Something has changed however. The above still holds true, but only in limited circumstances as it no longer (if it ever did) defines the entire field of mediated representation. There is a different logic to media power in these ‘alternative spaces’ that Sally and many other people have noted, and that is what I started thinking about based on Sally’s reported comments.

In March 2010 she gave a paper as part of the Papers in Parliament program of the Senate on “Politics on the Media Today“. In it she presents an account of the decreasing audience share for ‘politics’ through traditional media channels (broadcast and print) and the apparent trend of increasing prevalence of ‘politics’ found on the internet. In response to a question at the lecture for the Senate paper, Sally notes that in the context of the coverage of politics that “the people who aren’t interested already, and they are harder to capture”.

Sally is indicating that those holding on to the traditonal models in the media industry are finding it hard to adapt to the new media environment. The new media industry is governed by communities of interests with their own horizons of community engagement determined by these interests. It seems apparent to me (and others!) that a new form of media power is derived from the capacity to capture participants in such a way that the emerging alternative spaces of expression and conversation overlap with the the traditional audience. ‘Owning the conversation’ is what is at stake. How does this happen?

To understand how the audience participates in a community requires following the relations that lead the audience to the community and then hold their interest. Google Adwords is a classic example in the new media economy of media power. Gunther Kress argues that for any given text in a media environment dominated by writing (such as print journalism), the reading path (entry point) is predetermined. You begin at the ‘start’, hence the importance in journalism of a catchy lead. In what he calls ‘multi-modal’ texts the reading path is determined by the criteria of relevance that a reader (as part of a community) brings to the text. For example, on a web page or a new magazine layout, the reader may engage with a flashy image first and then read some text and then flick through more images. There is no single point of entry.

In Kress’s description the community is assumed, but what if one is looking for a ‘community’? Seeding search results with a commercial slant means that the virtual marketplace of ideas or products (or both as cultural commodities) has an ‘entry point’ that is largely determined. #hastags on twitter serve a similar function, they delineate a common thread in the conversation. Paid #hastags direct the conversation to be anchored to particular commercial interests. Social media serves as a driver to media content. Part of the participatory media models that Henry Jenkins and others have written about is that the audience is now an integral part of the mode of distribution.

Then there is the actual ‘space’ of conversation, that is the designed space of the website or blog. In the conservative news space Alan Jones is a strong media channel for disseminating ideologically biased opinion, for example. While Andrew Bolt’s blog is just one of the spaces that ‘owns’ the conversation.

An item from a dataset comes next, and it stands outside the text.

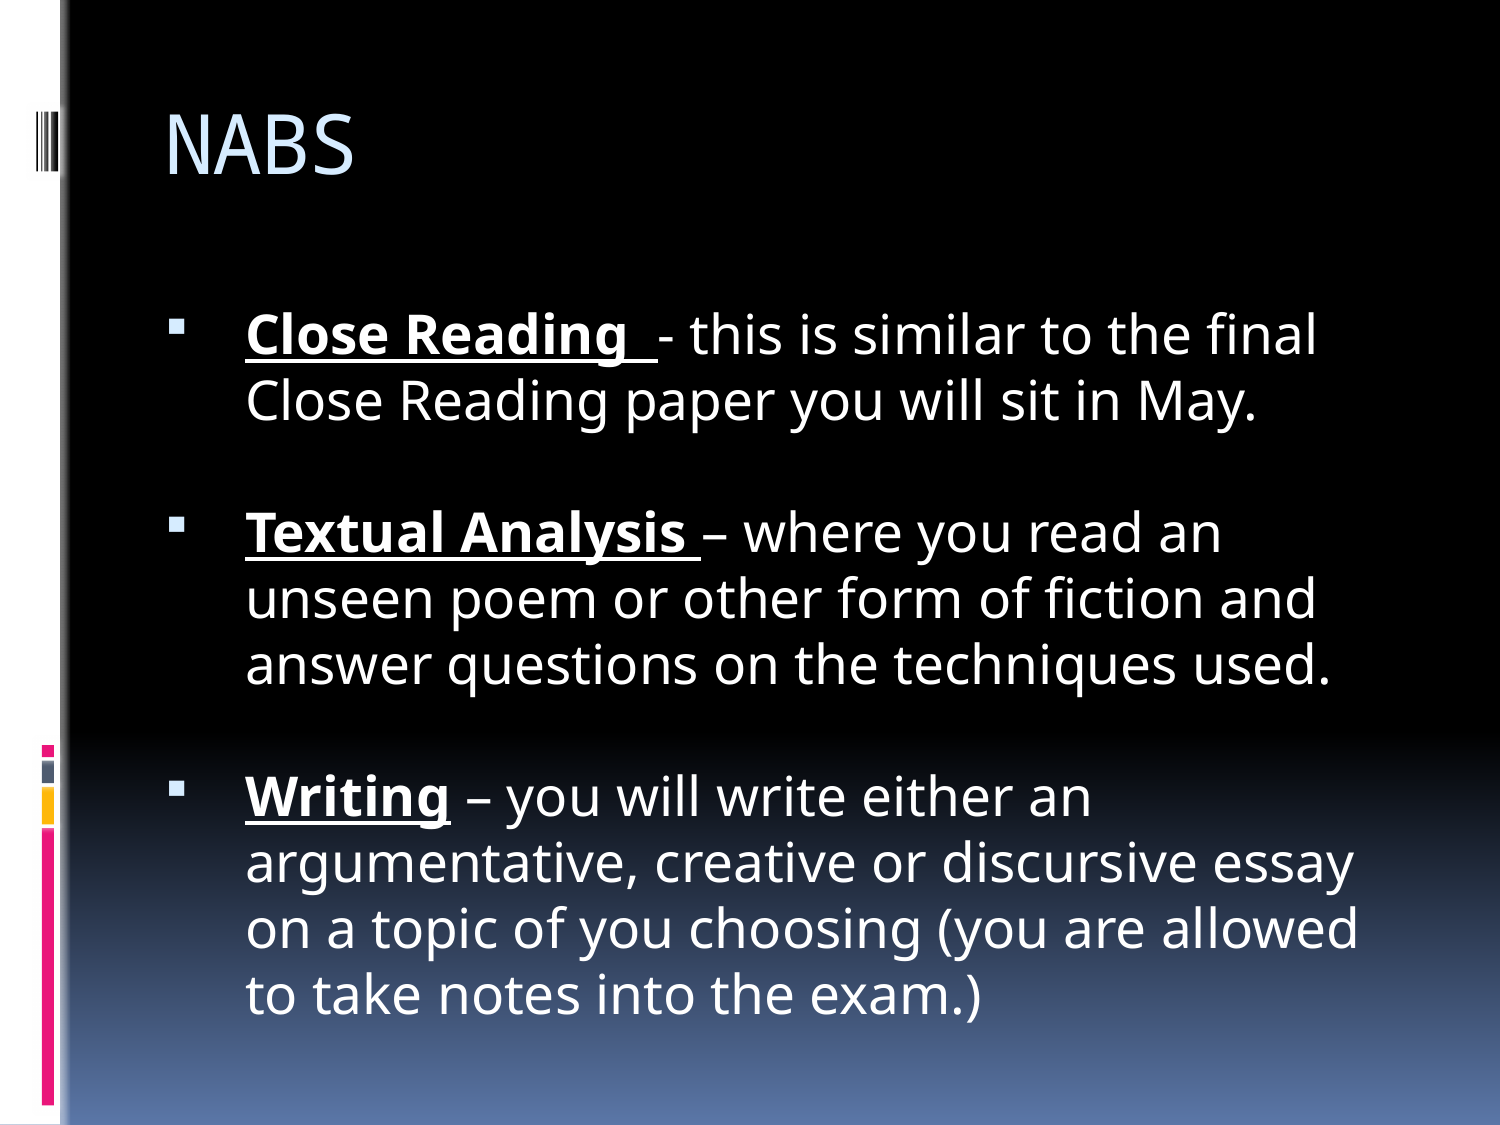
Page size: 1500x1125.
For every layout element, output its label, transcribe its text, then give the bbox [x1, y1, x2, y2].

title NABS [150, 83, 1425, 234]
list Close Reading - this is similar to the final Close Reading paper you will sit in May. Textual Analysis – where you read an unseen poem or other form of fiction and answer questions on the techniques used. Writing – you will write either an argumentative, creative or discursive essay on a topic of you choosing (you are allowed to take notes into the exam.) [150, 292, 1425, 1043]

Both are ideological in the traditional sense, but Bolt’s blog is organised around and services the community of interest that fuels his large comment threads.

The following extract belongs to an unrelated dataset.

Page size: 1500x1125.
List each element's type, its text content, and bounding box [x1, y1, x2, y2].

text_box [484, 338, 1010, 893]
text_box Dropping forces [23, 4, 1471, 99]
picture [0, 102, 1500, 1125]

An emergent form of media power — ‘emergent’ only to the extent that the media environment is constantly changing with different players, it isn’t ‘emergent’ in the sense that structurally it is already established — is to be able to capture a particular community of interest so that (for the traditional media industry) it overlaps with audiences. Hence, Sally Young’s concern that the audience for political coverage in traditional media is falling, yet she is optimistic that engagement with political reportage in ‘alternative spaces’ is increasing. This connects with some of my other thinking about MasterChef (!!!), media and politics that I’ll return to at a later point.